It does not appear, however, that there has been sufficient evidence to allow the extradition of the man, still resident here, on conspiracy charges.

The suspect who still lives in Dublin has remained under surveillance as part of a Garda operation which has been monitoring the activities of a small group - possibly less than 30 - who are seen as having extreme Islamic views and sympathetic to al-Qaeda and Osama bin Laden.

Gardaí believe the group set up a base here because of the low level of security surveillance of foreign nationals.

Some members of this group have been here for over a decade and are now naturalised citizens. It would be difficult under Irish law to extradite a citizen on conspiracy charges and almost impossible under existing law to extradite someone on suspicion alone.

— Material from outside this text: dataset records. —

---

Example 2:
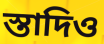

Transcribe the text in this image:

স্তাদিও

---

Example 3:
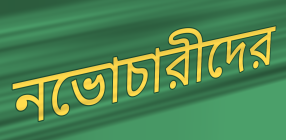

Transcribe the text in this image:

নভোচারীদের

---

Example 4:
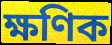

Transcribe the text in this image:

ক্ষণিক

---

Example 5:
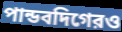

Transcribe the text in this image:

পান্ডবদিগেরও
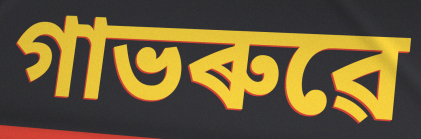
গাভৰুৱে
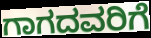
ಗಾಗದವರಿಗೆ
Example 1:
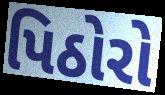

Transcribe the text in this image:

પિઠોરો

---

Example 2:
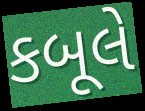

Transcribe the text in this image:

કબૂલે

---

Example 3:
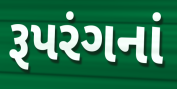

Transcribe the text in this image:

રૂપરંગનાં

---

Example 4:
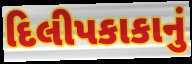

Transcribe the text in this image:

દિલીપકાકાનું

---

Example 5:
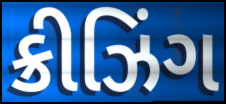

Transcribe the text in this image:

ક્રીઝિંગ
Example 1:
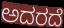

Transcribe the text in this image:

ಅದರದೆ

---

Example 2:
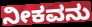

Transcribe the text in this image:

ನೀಕವನು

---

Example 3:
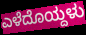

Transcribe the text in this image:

ಎಳೆದೊಯ್ದಳು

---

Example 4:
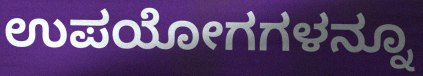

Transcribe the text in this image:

ಉಪಯೋಗಗಳನ್ನೂ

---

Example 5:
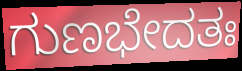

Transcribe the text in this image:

ಗುಣಭೇದತಃ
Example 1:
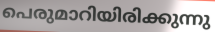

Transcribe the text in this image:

പെരുമാറിയിരിക്കുന്നു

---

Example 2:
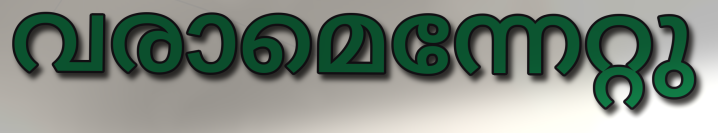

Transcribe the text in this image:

വരാമെന്നേറ്റു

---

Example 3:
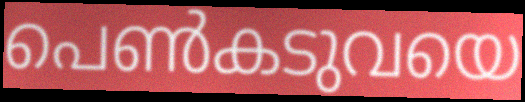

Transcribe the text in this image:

പെൺകടുവയെ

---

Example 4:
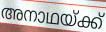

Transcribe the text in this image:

അനാഥയ്ക്ക്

The man at the centre of the post-September 11th Garda operation when the travel documents were found was arrested recently under suspicion of trying to use a false credit card in Dublin. He was detained briefly and then released.

The close associate of this man who disappeared from his home in Ballinteer, Co Dublin, in July last year was named in an FBI indictment of four men arrested for their role in a conspiracy to plant a large bomb in Los Angeles or Seattle during the millennium year.

One of the figures at the centre of the subsequent trials in the US shared a flat in Vancouver with the suspected al-Qaeda man who left Dublin last year.

During their investigations into the failed millennium attack, the FBI sent investigators to Dublin in October 2000, and gardaí arrested the suspect and a number of other men. They were released, however, when it was determined there were no grounds to hold them.